* _Supplied text_

<<<<

Philly Colleges Join South Carolina Boycott

PHILADELPHIA — Haverford College’s women’s tennis teams have spent spring break on the courts at Hilton Head, S.C. since 1988. But last month, team officials decided to cease the 12-year tradition so the school could joined the national boycott over the Confederate flag that flies over the state’s Capitol Building.
“This year I didn’t think it was right to go there,” says Ann Koger, the Haverford women’s tennis coach. “As a coach, I have to make decisions that are best for my team players, parents and team followers. I don’t want to be found negligent and I don’t want to be taking people into something negative,” she says.
Haverford was first among seven Philadelphia-area colleges that announced their decision late last month to cancel spring training trips to the resort community. Bryn Mawr’s tennis and lacrosse teams, which also were bound for Hilton Head, then decided to join the boycott.
Since then, teams from Temple and Philadelphia universities and Swathmore, Dickinson and Franklin & Marshall colleges have canceled trips.
Dennis Malick, owner of Tennisaction, the Hilton Head company that arranges the tennis trips, says no other teams among 64 other schools planning to go to the resort in March had canceled. About 29 matches have been called off because of the schools’ withdrawal.
The boycott adds a few more to the list of higher education institutions and associations that have decided to stay away from the belle weather state until the to-do about the flag is resolved. In January, officials from two Black coaches organizations asked the National Collegiate Athletic Association to remove the 2002 Division I Men’s South Regional Basketball Tournament from Greenville, S.C. NCAA officials say they will take a wait and see approach to the concern (see Black Issues, Feb. 3).
In the meantime, South Carolina Gov. Jim Hodges announced earlier this month, a plan that would remove the battle flag from the Statehouse dome and from the House and Senate chambers. It would put the flag of the Army of Northern Virginia  —  a square version of the Confederate Naval Jack that flies above the dome — on a pole beside a statute of a horse-riding Confederate general.
Hodges says the plan has bipartisan support, but James Gallman, president of the South Carolina chapter of the NAACP says the civil rights group could not support the bill. Gallman previously said the NAACP wants the flag placed in the Confederate Relic Room and Museum. But some Black lawmakers do support the bill that will be introduced in the state Senate.
While the debate rages on, about 100 organizations from church groups to professional associations have moved meetings out of the state.

>>>>

Multi-view image geometry records

<<<<

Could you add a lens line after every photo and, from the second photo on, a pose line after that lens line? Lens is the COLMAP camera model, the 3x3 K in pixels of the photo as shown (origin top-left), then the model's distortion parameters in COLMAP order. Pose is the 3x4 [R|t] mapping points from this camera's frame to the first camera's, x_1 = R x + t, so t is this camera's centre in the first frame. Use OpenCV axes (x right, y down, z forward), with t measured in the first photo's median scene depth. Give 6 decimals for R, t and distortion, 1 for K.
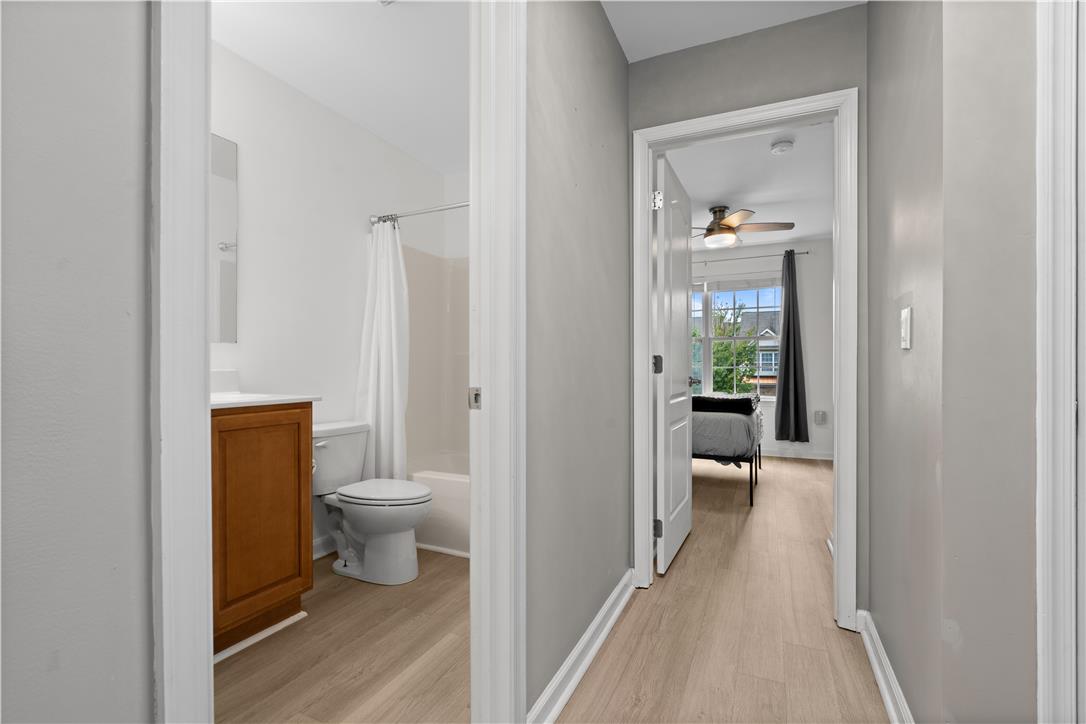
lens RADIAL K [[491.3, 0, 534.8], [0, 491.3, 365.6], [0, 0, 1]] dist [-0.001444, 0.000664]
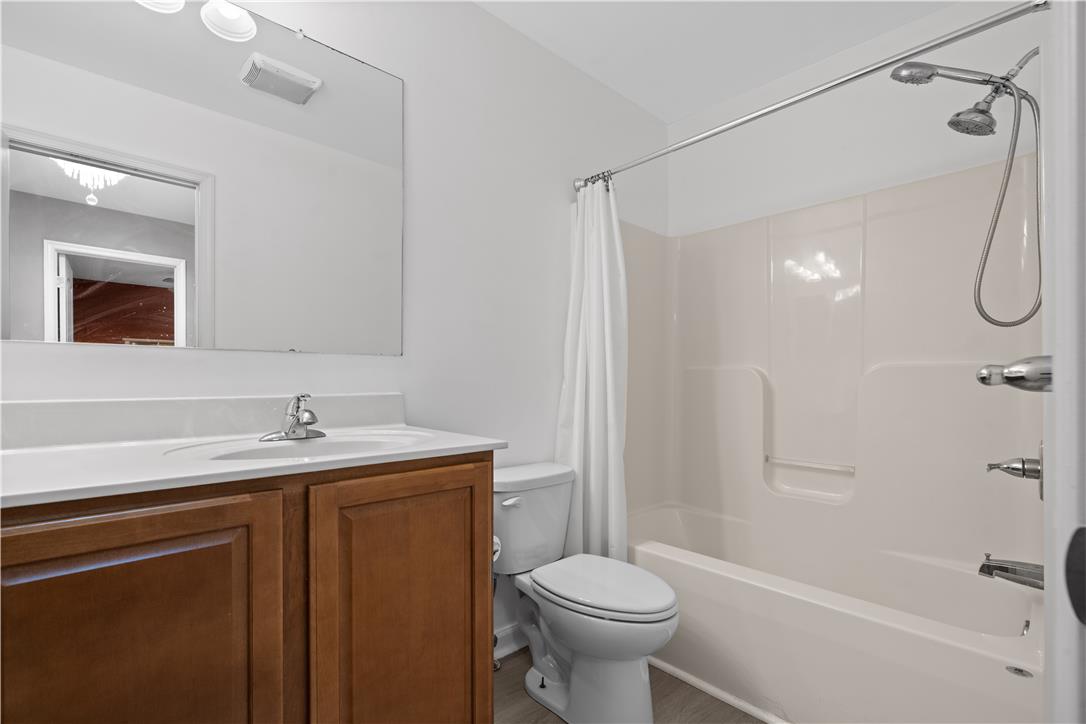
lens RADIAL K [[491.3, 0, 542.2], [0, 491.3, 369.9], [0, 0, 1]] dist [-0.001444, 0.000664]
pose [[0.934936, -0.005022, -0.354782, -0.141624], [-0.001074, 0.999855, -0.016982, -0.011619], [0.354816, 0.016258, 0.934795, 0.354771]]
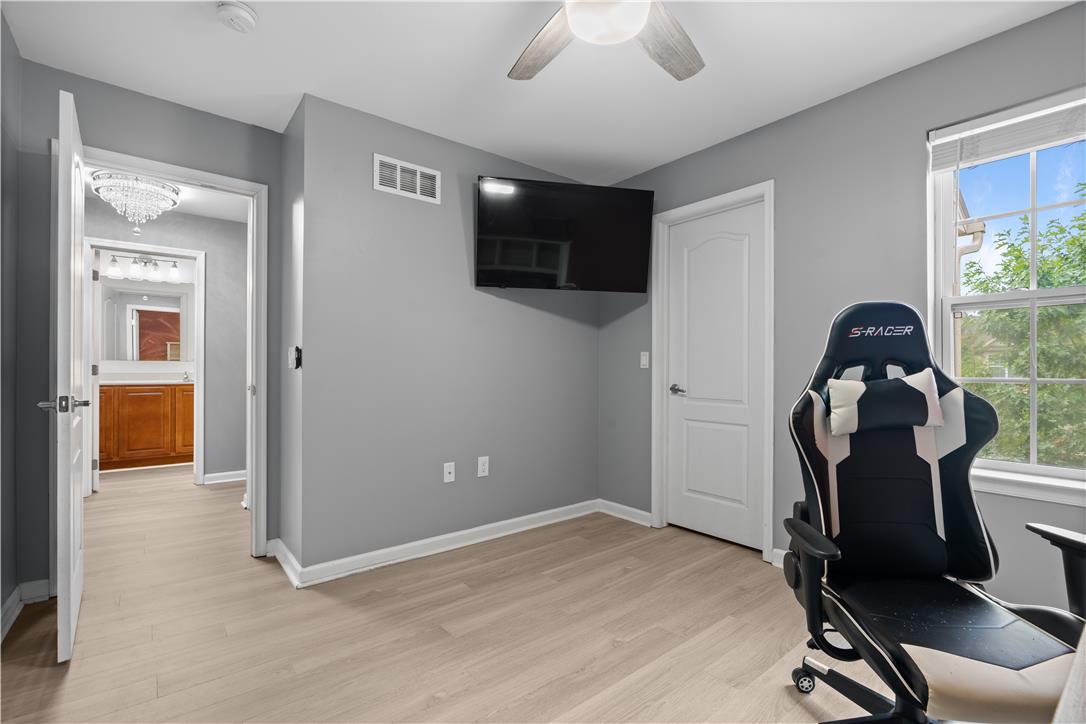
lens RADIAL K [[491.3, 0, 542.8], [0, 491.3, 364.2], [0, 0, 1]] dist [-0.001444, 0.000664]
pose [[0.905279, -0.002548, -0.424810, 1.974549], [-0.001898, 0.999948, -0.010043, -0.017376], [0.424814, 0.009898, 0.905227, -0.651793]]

>>>>
<<<<

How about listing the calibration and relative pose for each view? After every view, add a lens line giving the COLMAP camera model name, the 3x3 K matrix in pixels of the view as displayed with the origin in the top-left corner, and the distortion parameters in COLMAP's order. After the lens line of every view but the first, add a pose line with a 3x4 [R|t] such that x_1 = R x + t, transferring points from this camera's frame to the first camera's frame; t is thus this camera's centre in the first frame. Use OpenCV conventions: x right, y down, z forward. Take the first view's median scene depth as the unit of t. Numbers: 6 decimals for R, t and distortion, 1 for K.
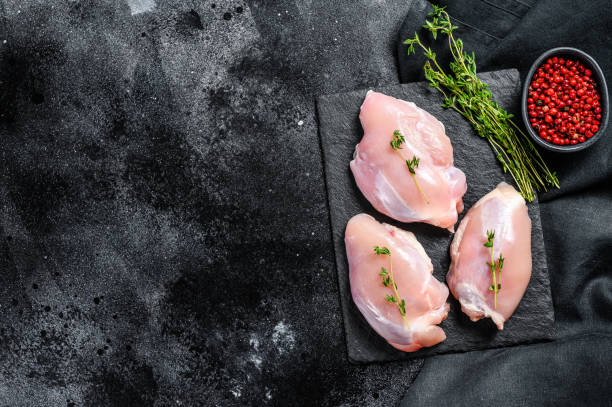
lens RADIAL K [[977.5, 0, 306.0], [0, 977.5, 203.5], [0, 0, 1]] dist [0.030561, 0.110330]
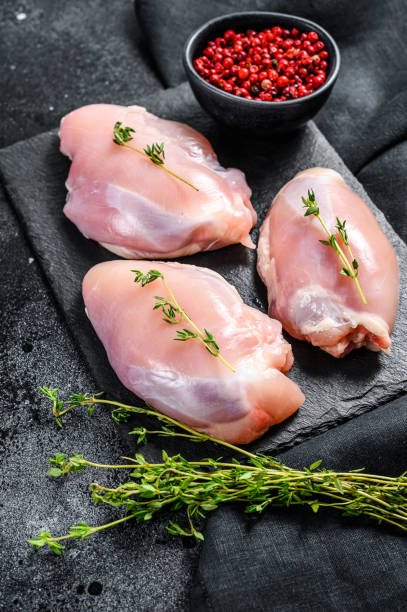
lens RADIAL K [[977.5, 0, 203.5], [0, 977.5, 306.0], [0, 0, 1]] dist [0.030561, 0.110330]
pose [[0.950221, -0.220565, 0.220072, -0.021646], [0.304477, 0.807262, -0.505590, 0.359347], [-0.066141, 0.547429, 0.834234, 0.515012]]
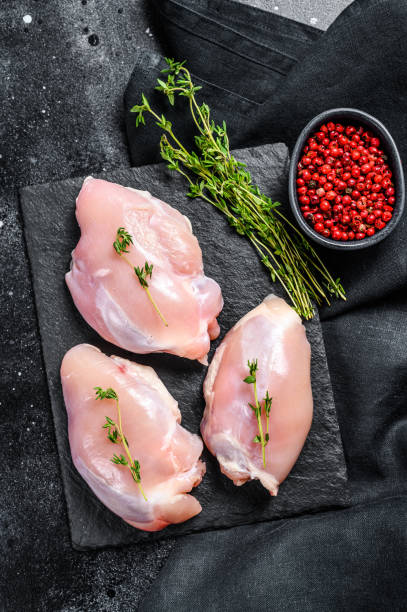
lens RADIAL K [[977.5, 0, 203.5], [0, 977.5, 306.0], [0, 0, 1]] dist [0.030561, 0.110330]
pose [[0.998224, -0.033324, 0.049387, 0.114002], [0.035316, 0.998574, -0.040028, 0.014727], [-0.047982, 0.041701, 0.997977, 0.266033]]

>>>>

* _Exercise tasks_
(a) Transcribe the passage of the South Carolina boycott article that opens with the words containing "The boycott adds" and closes with "Issues, Feb. 3).".
(b) Answer these questions using the South Carolina boycott article:
(i) Since what year had Haverford College's women's tennis teams spent spring break at Hilton Head?
(ii) Who is the owner of Tennisaction?
(iii) About how many organizations have moved meetings out of South Carolina?
The records play no part in what is asked here.

* _Task-by-task solutions_
(a)
The boycott adds a few more to the list of higher education institutions and associations that have decided to stay away from the belle weather state until the to-do about the flag is resolved. In January, officials from two Black coaches organizations asked the National Collegiate Athletic Association to remove the 2002 Division I Men’s South Regional Basketball Tournament from Greenville, S.C. NCAA officials say they will take a wait and see approach to the concern (see Black Issues, Feb. 3).

(b)
(i) 1988
(ii) Dennis Malick
(iii) About 100